Humpty Dumpty Records – HMPTY030 – 5th February 2016

James Wells

Sometimes, there is simply no substitute for volume. Marking something of a change of direction from his previous Amute albums, Jérome Deuson has embraced something that could be considered more of a ‘rock’ aesthetic in cranking everything up to 11. But this isn’t a question of indulgence. It’s about the transformative nature of volume. It’s the volume of the sounds which determine the way the notes and tones interact on the pieces on Bending Time in Waves. The dominant instrument is guitar, bathed in reverb and pushed to the max to forge vast cathedrals of sound. You might loosely call it shoegaze, or slacker indie, or simply ‘alternative’, as we did back in the 90s. And there’s very much a 90s feel to Bending Time in Waves, an album capable of the same kind of temporal discoordination as induced by My Bloody Valentine’s Loveless.

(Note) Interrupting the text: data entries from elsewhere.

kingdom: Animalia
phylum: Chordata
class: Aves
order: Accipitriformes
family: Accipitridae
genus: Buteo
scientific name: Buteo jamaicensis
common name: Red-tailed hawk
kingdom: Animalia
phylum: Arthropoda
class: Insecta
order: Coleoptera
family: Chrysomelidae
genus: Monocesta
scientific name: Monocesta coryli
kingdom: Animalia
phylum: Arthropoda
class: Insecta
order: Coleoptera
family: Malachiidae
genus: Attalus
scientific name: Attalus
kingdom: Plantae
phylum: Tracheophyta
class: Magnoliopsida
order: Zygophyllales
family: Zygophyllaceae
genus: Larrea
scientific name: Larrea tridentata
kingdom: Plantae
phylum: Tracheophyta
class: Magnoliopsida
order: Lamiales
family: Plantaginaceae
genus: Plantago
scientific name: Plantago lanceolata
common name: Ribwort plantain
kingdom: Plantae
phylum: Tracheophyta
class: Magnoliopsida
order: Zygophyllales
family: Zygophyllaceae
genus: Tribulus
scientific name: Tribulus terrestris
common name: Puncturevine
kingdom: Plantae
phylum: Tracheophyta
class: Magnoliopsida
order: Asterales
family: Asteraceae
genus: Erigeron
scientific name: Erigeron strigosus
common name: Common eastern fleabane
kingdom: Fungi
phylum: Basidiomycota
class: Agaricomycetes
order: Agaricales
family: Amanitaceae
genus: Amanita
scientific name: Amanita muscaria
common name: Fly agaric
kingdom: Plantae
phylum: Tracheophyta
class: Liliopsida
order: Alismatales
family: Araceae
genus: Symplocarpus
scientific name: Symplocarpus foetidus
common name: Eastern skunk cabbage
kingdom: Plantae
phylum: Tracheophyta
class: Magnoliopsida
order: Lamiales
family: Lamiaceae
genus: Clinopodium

Beneath the tumults of guitar, there are some pounding drums, but like everything else, they’re partially obscured, semi-submerged amidst a tidal wave of treble, a screed of overloading sound that fizzes and crackles and fuzzes. Winsome slacker introspections played delicately and ponderously are transformed by the ear-splitting volume, crackles, and pops of cracking transistors and hisses of feedback. Soft swathes of soaring strings cascade in and out again on tsunamis of reverb-soaked guitar. Quiet moments of reflection, hushed and sincere swell outwards exponentially, threatening to obliterate Deuson’s fragile psyche.

It’s disorientating, bewildering, overwhelming. But there are some nice songs to be discovered, underneath it all.